Donald Trump has once again referred to Mass. Senator Elizabeth Warren as “Pocahontas;” a term Trump uses as an insult that’s been called racist in the past.
Trump was speaking at the National Rifle Association’s (NRA) annual meeting in Atlanta, Ga., on his 99th day in office.
He was talking about having the group’s support if he decides to run for a second term.
“In the next election, you’re going to be swamped with candidates, but you’re not going to be wasting your time,” he said.
“You’ll have plenty of those democrats coming over and you’ll say: ‘No sir, no thank you.'”
“No ma’am,” he followed up with emphasis. “Perhaps ma’am, it may be Pocahontas, remember that.”

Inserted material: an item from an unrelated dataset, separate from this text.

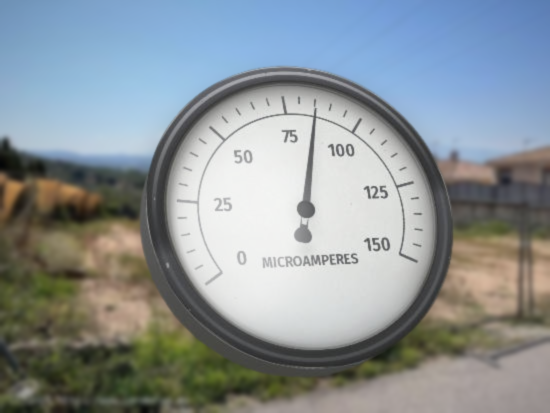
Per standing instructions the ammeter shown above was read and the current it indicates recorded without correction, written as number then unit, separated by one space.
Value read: 85 µA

“And she is not big for the NRA — that, I can tell you.”
It’s a familiar refrain for Trump, who’s used the name to refer to Warren’s heritage many times before.

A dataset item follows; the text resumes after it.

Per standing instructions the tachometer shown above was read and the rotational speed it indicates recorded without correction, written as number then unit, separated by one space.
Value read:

Most recently, Trump reportedly taunted the Democrats saying, “Pocahontas is now the face of your party,” sources told CNN in February.
Warren, who has claimed to have Native American heritage, was criticized for not having documentation during her 2012 election campaign.
Trump also used the insult in an email to the Associated Press during his election campaign after Warren called him an “insecure moneygrubber” who doesn’t care whom he hurts.
READ MORE: ‘Small, insecure moneygrubber’: Sen. Elizabeth Warren blasts Donald Trump
“Pocahontas is at it again,” Trump wrote in May 2016. “She scammed the people of Massachusetts, and got into institutions because she said she is Native American. She’s one of the least successful senators in the U.S. Senate.”
The insult also came up multiple times during the election, when Trump once said, “I’m doing such a disservice to Pocahontas, it’s so unfair to Pocahontas,” the Washington Post reports.